__Action item__:
The reply should hold every record, copied exactly.

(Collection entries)
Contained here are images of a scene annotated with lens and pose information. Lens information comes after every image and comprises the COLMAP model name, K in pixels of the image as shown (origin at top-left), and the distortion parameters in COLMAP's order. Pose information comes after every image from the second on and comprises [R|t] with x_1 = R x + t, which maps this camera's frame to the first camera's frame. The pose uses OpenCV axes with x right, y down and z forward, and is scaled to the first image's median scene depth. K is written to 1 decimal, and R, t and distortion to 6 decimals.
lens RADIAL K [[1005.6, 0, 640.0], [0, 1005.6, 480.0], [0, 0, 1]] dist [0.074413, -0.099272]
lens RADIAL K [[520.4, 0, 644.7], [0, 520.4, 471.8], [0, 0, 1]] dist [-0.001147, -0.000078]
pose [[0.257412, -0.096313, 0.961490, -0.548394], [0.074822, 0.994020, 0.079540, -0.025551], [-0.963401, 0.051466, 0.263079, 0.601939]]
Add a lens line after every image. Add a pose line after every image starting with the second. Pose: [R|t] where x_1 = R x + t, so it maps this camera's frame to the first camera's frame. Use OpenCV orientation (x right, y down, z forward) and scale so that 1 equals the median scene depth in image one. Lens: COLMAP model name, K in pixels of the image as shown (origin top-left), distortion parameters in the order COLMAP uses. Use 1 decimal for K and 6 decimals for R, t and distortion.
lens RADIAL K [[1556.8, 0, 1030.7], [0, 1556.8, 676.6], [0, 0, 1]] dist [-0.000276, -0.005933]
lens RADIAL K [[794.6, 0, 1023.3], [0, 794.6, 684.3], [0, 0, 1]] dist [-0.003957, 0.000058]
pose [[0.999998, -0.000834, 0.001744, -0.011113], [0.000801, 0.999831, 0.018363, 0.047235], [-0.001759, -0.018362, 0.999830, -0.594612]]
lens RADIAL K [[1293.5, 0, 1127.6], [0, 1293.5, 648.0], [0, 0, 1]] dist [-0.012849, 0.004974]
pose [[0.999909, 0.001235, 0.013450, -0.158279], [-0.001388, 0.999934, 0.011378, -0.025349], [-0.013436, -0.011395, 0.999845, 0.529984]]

__Solved problem__:
Contained here are images of a scene annotated with lens and pose information. Lens information comes after every image and comprises the COLMAP model name, K in pixels of the image as shown (origin at top-left), and the distortion parameters in COLMAP's order. Pose information comes after every image from the second on and comprises [R|t] with x_1 = R x + t, which maps this camera's frame to the first camera's frame. The pose uses OpenCV axes with x right, y down and z forward, and is scaled to the first image's median scene depth. K is written to 1 decimal, and R, t and distortion to 6 decimals.
lens RADIAL K [[1005.6, 0, 640.0], [0, 1005.6, 480.0], [0, 0, 1]] dist [0.074413, -0.099272]
lens RADIAL K [[520.4, 0, 644.7], [0, 520.4, 471.8], [0, 0, 1]] dist [-0.001147, -0.000078]
pose [[0.257412, -0.096313, 0.961490, -0.548394], [0.074822, 0.994020, 0.079540, -0.025551], [-0.963401, 0.051466, 0.263079, 0.601939]]
Add a lens line after every image. Add a pose line after every image starting with the second. Pose: [R|t] where x_1 = R x + t, so it maps this camera's frame to the first camera's frame. Use OpenCV orientation (x right, y down, z forward) and scale so that 1 equals the median scene depth in image one. Lens: COLMAP model name, K in pixels of the image as shown (origin top-left), distortion parameters in the order COLMAP uses. Use 1 decimal for K and 6 decimals for R, t and distortion.
lens RADIAL K [[1556.8, 0, 1030.7], [0, 1556.8, 676.6], [0, 0, 1]] dist [-0.000276, -0.005933]
lens RADIAL K [[794.6, 0, 1023.3], [0, 794.6, 684.3], [0, 0, 1]] dist [-0.003957, 0.000058]
pose [[0.999998, -0.000834, 0.001744, -0.011113], [0.000801, 0.999831, 0.018363, 0.047235], [-0.001759, -0.018362, 0.999830, -0.594612]]
lens RADIAL K [[1293.5, 0, 1127.6], [0, 1293.5, 648.0], [0, 0, 1]] dist [-0.012849, 0.004974]
pose [[0.999909, 0.001235, 0.013450, -0.158279], [-0.001388, 0.999934, 0.011378, -0.025349], [-0.013436, -0.011395, 0.999845, 0.529984]]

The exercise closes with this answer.